Material supplied>
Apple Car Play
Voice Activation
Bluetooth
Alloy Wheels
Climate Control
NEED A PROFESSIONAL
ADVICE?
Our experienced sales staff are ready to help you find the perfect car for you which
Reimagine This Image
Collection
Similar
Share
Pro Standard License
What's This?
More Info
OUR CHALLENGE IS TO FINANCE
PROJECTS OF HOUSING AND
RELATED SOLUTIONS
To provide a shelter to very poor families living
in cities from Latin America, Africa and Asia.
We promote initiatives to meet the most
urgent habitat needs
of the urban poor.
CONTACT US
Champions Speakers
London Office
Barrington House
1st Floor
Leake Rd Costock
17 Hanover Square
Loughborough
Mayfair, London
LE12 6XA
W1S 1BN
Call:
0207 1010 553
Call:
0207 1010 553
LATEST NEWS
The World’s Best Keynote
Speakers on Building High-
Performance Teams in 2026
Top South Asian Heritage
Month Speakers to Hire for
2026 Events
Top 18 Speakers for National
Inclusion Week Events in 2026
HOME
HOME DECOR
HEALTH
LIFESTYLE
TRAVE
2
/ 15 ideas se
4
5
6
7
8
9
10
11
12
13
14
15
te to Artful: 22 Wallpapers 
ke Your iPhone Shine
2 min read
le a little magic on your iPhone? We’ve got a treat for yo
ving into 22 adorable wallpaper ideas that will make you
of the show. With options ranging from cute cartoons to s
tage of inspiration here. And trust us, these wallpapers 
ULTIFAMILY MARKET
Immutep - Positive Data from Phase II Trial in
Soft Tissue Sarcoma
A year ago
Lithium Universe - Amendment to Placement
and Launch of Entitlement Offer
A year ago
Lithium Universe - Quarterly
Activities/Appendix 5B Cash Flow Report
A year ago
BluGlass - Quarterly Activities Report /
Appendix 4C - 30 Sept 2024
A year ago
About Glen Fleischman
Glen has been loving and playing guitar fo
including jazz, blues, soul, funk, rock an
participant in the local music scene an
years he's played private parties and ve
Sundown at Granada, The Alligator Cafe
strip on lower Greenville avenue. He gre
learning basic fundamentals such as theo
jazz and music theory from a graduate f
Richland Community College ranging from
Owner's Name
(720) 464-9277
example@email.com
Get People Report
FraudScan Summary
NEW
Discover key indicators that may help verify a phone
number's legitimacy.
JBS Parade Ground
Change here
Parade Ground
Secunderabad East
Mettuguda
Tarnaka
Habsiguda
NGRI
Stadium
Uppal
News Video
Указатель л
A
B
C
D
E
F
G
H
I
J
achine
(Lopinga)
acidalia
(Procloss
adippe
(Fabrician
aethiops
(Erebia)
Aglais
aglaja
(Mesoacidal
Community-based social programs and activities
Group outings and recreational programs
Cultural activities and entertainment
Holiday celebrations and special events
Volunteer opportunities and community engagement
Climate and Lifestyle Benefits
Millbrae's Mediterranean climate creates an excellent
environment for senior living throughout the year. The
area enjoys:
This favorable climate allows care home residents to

Activity>
Copy the entries above again, swapping "A year ago" for "Last year" wherever it occurs and leaving everything else unchanged.

Response to the exercise>
Apple Car Play
Voice Activation
Bluetooth
Alloy Wheels
Climate Control
NEED A PROFESSIONAL
ADVICE?
Our experienced sales staff are ready to help you find the perfect car for you which
Reimagine This Image
Collection
Similar
Share
Pro Standard License
What's This?
More Info
OUR CHALLENGE IS TO FINANCE
PROJECTS OF HOUSING AND
RELATED SOLUTIONS
To provide a shelter to very poor families living
in cities from Latin America, Africa and Asia.
We promote initiatives to meet the most
urgent habitat needs
of the urban poor.
CONTACT US
Champions Speakers
London Office
Barrington House
1st Floor
Leake Rd Costock
17 Hanover Square
Loughborough
Mayfair, London
LE12 6XA
W1S 1BN
Call:
0207 1010 553
Call:
0207 1010 553
LATEST NEWS
The World’s Best Keynote
Speakers on Building High-
Performance Teams in 2026
Top South Asian Heritage
Month Speakers to Hire for
2026 Events
Top 18 Speakers for National
Inclusion Week Events in 2026
HOME
HOME DECOR
HEALTH
LIFESTYLE
TRAVE
2
/ 15 ideas se
4
5
6
7
8
9
10
11
12
13
14
15
te to Artful: 22 Wallpapers 
ke Your iPhone Shine
2 min read
le a little magic on your iPhone? We’ve got a treat for yo
ving into 22 adorable wallpaper ideas that will make you
of the show. With options ranging from cute cartoons to s
tage of inspiration here. And trust us, these wallpapers 
ULTIFAMILY MARKET
Immutep - Positive Data from Phase II Trial in
Soft Tissue Sarcoma
Last year
Lithium Universe - Amendment to Placement
and Launch of Entitlement Offer
Last year
Lithium Universe - Quarterly
Activities/Appendix 5B Cash Flow Report
Last year
BluGlass - Quarterly Activities Report /
Appendix 4C - 30 Sept 2024
Last year
About Glen Fleischman
Glen has been loving and playing guitar fo
including jazz, blues, soul, funk, rock an
participant in the local music scene an
years he's played private parties and ve
Sundown at Granada, The Alligator Cafe
strip on lower Greenville avenue. He gre
learning basic fundamentals such as theo
jazz and music theory from a graduate f
Richland Community College ranging from
Owner's Name
(720) 464-9277
example@email.com
Get People Report
FraudScan Summary
NEW
Discover key indicators that may help verify a phone
number's legitimacy.
JBS Parade Ground
Change here
Parade Ground
Secunderabad East
Mettuguda
Tarnaka
Habsiguda
NGRI
Stadium
Uppal
News Video
Указатель л
A
B
C
D
E
F
G
H
I
J
achine
(Lopinga)
acidalia
(Procloss
adippe
(Fabrician
aethiops
(Erebia)
Aglais
aglaja
(Mesoacidal
Community-based social programs and activities
Group outings and recreational programs
Cultural activities and entertainment
Holiday celebrations and special events
Volunteer opportunities and community engagement
Climate and Lifestyle Benefits
Millbrae's Mediterranean climate creates an excellent
environment for senior living throughout the year. The
area enjoys:
This favorable climate allows care home residents to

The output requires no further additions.